Bungaree | State Library of New South Wales


Bungaree (or Bongaree) was an Aboriginal man from the Broken Bay area who settled in Sydney in the 1790s. He became a well-known character around Sydney and is often protrayed in distinctive military clothes and hat.

 > View a portrait of Bunagree by Augustus Earle from 1826

Portrait of Bungaree

Bungaree accompanied both Matthew Flinders and Phillip Parker King on voyages of discovery. Flinders was attracted to his 'good disposition and manly conduct', and Bungaree became an important crew member on the Norfolk as they sailed to Moreton and Hervey Bays in Queensland in 1799, and on the Investigator during Flinders' circumnavigation of Australia from 1801 - 1803.

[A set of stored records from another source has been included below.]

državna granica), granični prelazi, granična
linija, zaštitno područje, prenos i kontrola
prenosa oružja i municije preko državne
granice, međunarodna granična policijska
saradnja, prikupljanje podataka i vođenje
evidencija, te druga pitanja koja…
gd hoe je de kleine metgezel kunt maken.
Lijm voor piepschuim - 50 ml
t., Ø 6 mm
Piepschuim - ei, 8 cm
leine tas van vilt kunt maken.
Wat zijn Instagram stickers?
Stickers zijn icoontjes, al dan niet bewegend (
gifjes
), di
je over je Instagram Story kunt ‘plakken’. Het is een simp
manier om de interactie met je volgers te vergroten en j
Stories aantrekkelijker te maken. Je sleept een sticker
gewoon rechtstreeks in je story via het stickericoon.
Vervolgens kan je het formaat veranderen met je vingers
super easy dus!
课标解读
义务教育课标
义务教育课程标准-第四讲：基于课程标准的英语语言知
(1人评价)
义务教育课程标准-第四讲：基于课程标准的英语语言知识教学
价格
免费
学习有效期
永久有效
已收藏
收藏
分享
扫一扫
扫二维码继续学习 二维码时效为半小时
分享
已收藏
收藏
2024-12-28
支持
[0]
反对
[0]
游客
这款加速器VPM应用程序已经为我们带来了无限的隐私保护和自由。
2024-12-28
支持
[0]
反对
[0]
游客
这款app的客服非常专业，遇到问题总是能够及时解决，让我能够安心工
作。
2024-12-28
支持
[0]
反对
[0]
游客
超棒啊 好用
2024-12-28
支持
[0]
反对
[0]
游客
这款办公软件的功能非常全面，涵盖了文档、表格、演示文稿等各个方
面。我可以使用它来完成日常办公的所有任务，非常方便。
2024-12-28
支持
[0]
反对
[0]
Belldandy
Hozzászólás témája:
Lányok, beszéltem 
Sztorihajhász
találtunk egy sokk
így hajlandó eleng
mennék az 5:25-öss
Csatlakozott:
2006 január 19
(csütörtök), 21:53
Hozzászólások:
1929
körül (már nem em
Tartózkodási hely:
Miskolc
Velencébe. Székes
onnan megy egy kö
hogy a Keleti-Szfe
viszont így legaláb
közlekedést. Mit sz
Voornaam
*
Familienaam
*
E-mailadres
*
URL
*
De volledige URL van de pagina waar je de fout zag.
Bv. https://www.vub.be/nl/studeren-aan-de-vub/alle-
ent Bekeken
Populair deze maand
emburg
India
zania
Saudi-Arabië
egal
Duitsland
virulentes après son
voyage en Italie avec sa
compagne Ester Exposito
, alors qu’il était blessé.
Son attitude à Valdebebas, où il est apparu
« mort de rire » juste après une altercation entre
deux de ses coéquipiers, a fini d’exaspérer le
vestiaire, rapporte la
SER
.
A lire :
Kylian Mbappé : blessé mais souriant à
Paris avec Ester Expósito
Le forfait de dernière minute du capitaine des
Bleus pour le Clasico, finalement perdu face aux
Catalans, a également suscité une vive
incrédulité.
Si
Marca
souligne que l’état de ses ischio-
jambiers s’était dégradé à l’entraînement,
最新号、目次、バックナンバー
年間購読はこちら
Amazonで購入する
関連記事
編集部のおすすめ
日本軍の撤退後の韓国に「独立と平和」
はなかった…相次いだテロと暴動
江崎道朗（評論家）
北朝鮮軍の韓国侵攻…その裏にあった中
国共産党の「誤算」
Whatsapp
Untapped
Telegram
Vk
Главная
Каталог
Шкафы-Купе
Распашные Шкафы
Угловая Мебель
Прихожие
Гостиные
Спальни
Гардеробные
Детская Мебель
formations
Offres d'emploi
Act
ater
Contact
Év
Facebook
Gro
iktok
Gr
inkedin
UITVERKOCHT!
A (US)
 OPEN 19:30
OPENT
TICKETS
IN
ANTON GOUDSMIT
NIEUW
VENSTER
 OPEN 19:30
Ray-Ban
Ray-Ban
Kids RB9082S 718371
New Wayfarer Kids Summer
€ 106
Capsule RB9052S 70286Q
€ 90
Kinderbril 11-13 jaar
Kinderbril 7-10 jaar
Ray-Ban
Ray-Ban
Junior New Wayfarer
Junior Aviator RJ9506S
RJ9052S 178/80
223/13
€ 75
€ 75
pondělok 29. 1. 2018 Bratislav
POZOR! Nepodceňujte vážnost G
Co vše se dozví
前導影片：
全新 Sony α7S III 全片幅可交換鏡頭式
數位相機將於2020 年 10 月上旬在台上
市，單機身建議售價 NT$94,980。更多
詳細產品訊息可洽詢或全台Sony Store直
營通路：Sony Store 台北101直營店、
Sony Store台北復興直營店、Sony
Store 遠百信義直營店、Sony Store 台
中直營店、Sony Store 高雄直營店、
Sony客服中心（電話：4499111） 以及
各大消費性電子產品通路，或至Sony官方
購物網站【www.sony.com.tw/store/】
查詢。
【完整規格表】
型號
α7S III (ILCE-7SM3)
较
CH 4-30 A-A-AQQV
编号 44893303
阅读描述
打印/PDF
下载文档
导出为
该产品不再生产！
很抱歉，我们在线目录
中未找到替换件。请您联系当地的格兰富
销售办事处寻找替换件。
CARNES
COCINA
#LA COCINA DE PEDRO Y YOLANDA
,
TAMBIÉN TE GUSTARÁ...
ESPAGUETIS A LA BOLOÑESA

Bungaree also sailed with Phillip Parker King to north western Australia where he proved very helpful in making contact with new tribes.


Bungaree - Chief of the Broken Bay Tribe
Bungaree, Late Chief of the Broken Bay Tribe, near Sidney [i.e. Sydney], 1836, by William Henry Fernyhough

Lithograph  DL PX 47

Governor Macquarie conferred upon Bungaree the fictitious title of 'King' in an attempt to create for the Aborigines a leader with whom he could negotiate.

In 1815 Macquarie installed Bungaree and others from his tribe on a farm at George's Head in Sydney. However, the farm was not a success and the venture ultimately failed. Bungaree died in 1830 after a long illness.